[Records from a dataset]
* * * * *
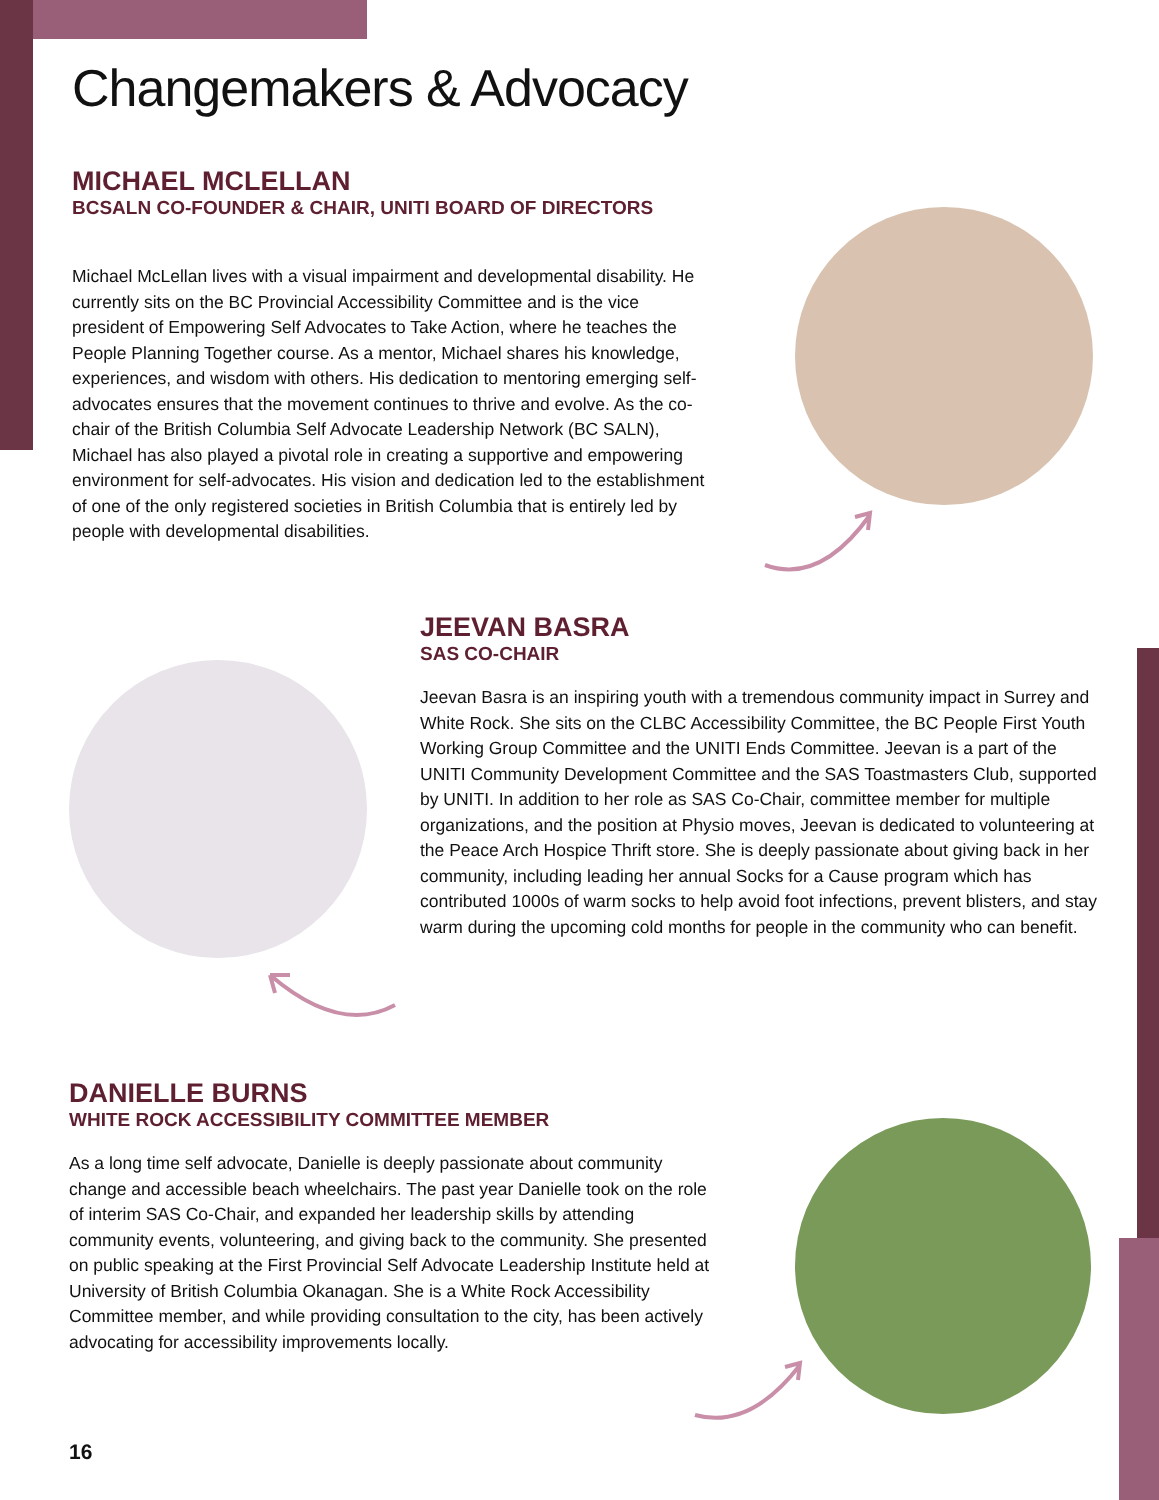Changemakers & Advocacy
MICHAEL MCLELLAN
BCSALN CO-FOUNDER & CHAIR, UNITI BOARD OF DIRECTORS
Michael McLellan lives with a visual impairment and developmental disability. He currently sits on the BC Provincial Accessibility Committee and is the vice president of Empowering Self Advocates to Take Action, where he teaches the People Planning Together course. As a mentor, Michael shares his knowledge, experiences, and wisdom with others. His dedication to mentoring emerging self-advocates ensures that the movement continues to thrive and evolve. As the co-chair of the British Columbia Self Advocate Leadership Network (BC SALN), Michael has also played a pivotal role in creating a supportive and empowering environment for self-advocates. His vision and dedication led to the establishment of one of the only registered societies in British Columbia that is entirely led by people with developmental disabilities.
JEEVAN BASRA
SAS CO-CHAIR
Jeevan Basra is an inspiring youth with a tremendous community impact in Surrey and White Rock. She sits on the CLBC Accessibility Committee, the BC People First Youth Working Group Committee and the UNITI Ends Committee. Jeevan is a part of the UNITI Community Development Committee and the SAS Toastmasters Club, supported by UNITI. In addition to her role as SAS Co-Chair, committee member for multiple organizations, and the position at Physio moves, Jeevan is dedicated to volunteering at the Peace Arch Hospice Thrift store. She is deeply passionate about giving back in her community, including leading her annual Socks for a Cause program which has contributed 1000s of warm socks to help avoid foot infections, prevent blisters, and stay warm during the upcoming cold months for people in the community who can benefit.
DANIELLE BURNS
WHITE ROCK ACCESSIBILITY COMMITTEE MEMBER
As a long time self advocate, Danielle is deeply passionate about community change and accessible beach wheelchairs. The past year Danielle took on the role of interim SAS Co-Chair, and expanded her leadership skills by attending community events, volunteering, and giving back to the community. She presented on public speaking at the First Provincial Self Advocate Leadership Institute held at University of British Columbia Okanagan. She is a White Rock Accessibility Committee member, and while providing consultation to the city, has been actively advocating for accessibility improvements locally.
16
* * * * *
• _What you should do_
Each record above has to be written out again in full, but its pictures must not be.

• _Response area_
Changemakers & Advocacy
MICHAEL MCLELLAN
BCSALN CO-FOUNDER & CHAIR, UNITI BOARD OF DIRECTORS
Michael McLellan lives with a visual impairment and developmental disability. He currently sits on the BC Provincial Accessibility Committee and is the vice president of Empowering Self Advocates to Take Action, where he teaches the People Planning Together course. As a mentor, Michael shares his knowledge, experiences, and wisdom with others. His dedication to mentoring emerging self-advocates ensures that the movement continues to thrive and evolve. As the co-chair of the British Columbia Self Advocate Leadership Network (BC SALN), Michael has also played a pivotal role in creating a supportive and empowering environment for self-advocates. His vision and dedication led to the establishment of one of the only registered societies in British Columbia that is entirely led by people with developmental disabilities.
JEEVAN BASRA
SAS CO-CHAIR
Jeevan Basra is an inspiring youth with a tremendous community impact in Surrey and White Rock. She sits on the CLBC Accessibility Committee, the BC People First Youth Working Group Committee and the UNITI Ends Committee. Jeevan is a part of the UNITI Community Development Committee and the SAS Toastmasters Club, supported by UNITI. In addition to her role as SAS Co-Chair, committee member for multiple organizations, and the position at Physio moves, Jeevan is dedicated to volunteering at the Peace Arch Hospice Thrift store. She is deeply passionate about giving back in her community, including leading her annual Socks for a Cause program which has contributed 1000s of warm socks to help avoid foot infections, prevent blisters, and stay warm during the upcoming cold months for people in the community who can benefit.
DANIELLE BURNS
WHITE ROCK ACCESSIBILITY COMMITTEE MEMBER
As a long time self advocate, Danielle is deeply passionate about community change and accessible beach wheelchairs. The past year Danielle took on the role of interim SAS Co-Chair, and expanded her leadership skills by attending community events, volunteering, and giving back to the community. She presented on public speaking at the First Provincial Self Advocate Leadership Institute held at University of British Columbia Okanagan. She is a White Rock Accessibility Committee member, and while providing consultation to the city, has been actively advocating for accessibility improvements locally.
16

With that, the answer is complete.